Battle Angel Alita: Last Order Omnibus Vol. 1: Also in big fat manga is this new Kodansha packaging of pretty girl cyborg violence comics by Yukito Kishiro, 672 pages’ worth of stuff, collecting the first three volumes of the titular series with some apparently heretofore untranslated material. Last Order is a still-ongoing sequel to an earlier, 1990s Battle Angel Alita series, so know that you’re not actually starting at the top here; $19.99.
Slam Dunk Vol. 27 (of 31): And hell, why not bring up a new Takehiko Inoue release from Viz? We’re actually running low on material, now that the sports manga superstar’s (and non-porno Tsukasa Hojo protégé’s) famous basketball series is nearing its English-translated end; $9.99.
Godzilla: The Half-Century War #5 (of 5): Not ‘nearing,’ but right smack at its end is this popular James Stokoe take on another towering Japanese media property, as survivors of the atomic lizard’s 1950s debut face the state of the 21st century with amazed trepidation.

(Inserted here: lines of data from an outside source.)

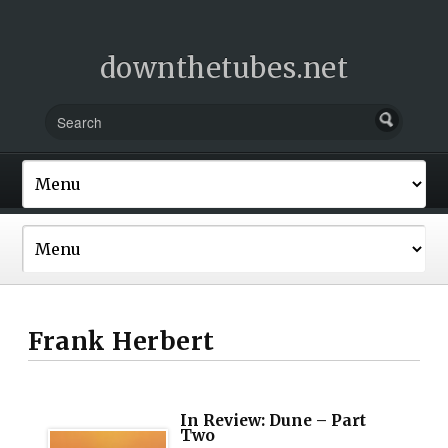
downthetubes.net
Frank Herbert
In Review: Dune – Part
Two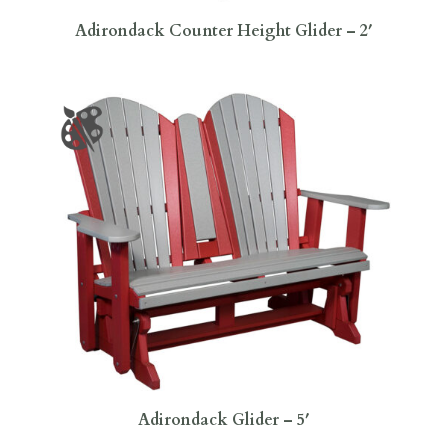
Adirondack Counter Height Glider – 2′
Adirondack Glider – 5′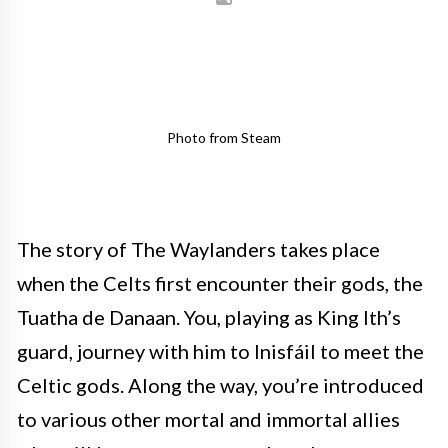
Photo from Steam
The story of The Waylanders takes place
when the Celts first encounter their gods, the
Tuatha de Danaan. You, playing as King Ith’s
guard, journey with him to Inisfáil to meet the
Celtic gods. Along the way, you’re introduced
to various other mortal and immortal allies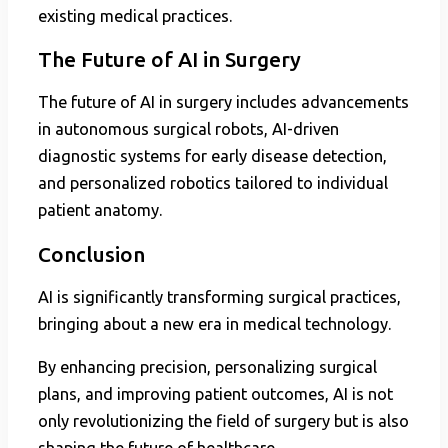
existing medical practices.
The Future of AI in Surgery
The future of AI in surgery includes advancements
in autonomous surgical robots, AI-driven
diagnostic systems for early disease detection,
and personalized robotics tailored to individual
patient anatomy.
Conclusion
AI is significantly transforming surgical practices,
bringing about a new era in medical technology.
By enhancing precision, personalizing surgical
plans, and improving patient outcomes, AI is not
only revolutionizing the field of surgery but is also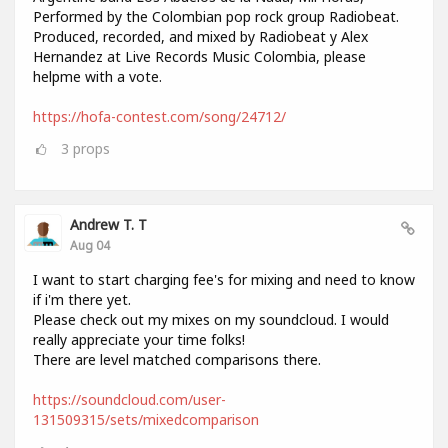
Performed by the Colombian pop rock group Radiobeat.
Produced, recorded, and mixed by Radiobeat y Alex
Hernandez at Live Records Music Colombia, please
helpme with a vote.
https://hofa-contest.com/song/24712/
3
props
Andrew T. T
Aug 04
I want to start charging fee's for mixing and need to know
if i'm there yet.
Please check out my mixes on my soundcloud. I would
really appreciate your time folks!
There are level matched comparisons there.
https://soundcloud.com/user-
131509315/sets/mixedcomparison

Preview; $3.99.
Glory #34: Less obviously ending (at least from the numbering) but also worth noting is one of the very high-profile Rob Liefeld Extreme Studios re-launches from 2012. This was the Joe Keatinge/Ross Campbell take on a superheroine battler, a series which I’ll confess didn’t hold my interest for very long, though Campbell’s art went to some valuable and confrontational places in its depictions of the war-worthy female form in action. It started at issue #23, so that’s 12 issues in sum; $3.99.
Are You My Mother?: A Comic Drama: Finally, I’ll draw some attention to this new paperback edition of Alison Bechdel’s 2012 follow-up to her massively influential Fun Home, because it’s always worth noting that Fun Home‘s influence was largely on genre and marketing. Few subsequent comic book memoirs, however, have actually chased after the dense, literary patchwork Bechdel created — she’s a bit of an Alan Moore on the scene, having drawn her own Watchmen — a situation thrown into only sharper relief by this quintessential ‘difficult second album,’ a tough, demanding blend of autobiography, auto-critique and self-analysis, well worth a second look if you passed it up; $15.95.
CONFLICT OF INTEREST RESERVOIR: Very strong week on the Fantagraphics front, kicking off with a most interesting Eurocomics release in The Adventures of Jodelle, a swingin’ ’66 special from Guy Peellaert, here presented in a 10.25″ x 13.25″ 164-page hardcover edition, approximately half the space of which is devoted to retelling the history of this experiment in spy fiction and Pop Art; $45.00. Next, Gilbert Hernandez collects and completes a serial from a few years back with Julio’s Day, an account of 100 years of life in 100 pages; $19.99. AND THEN Charles Schulz faces down the end of the Reagan era with The Complete Peanuts Vol. 19: 1987-1988, introduced here by Mr. Garry Trudeau; $28.99.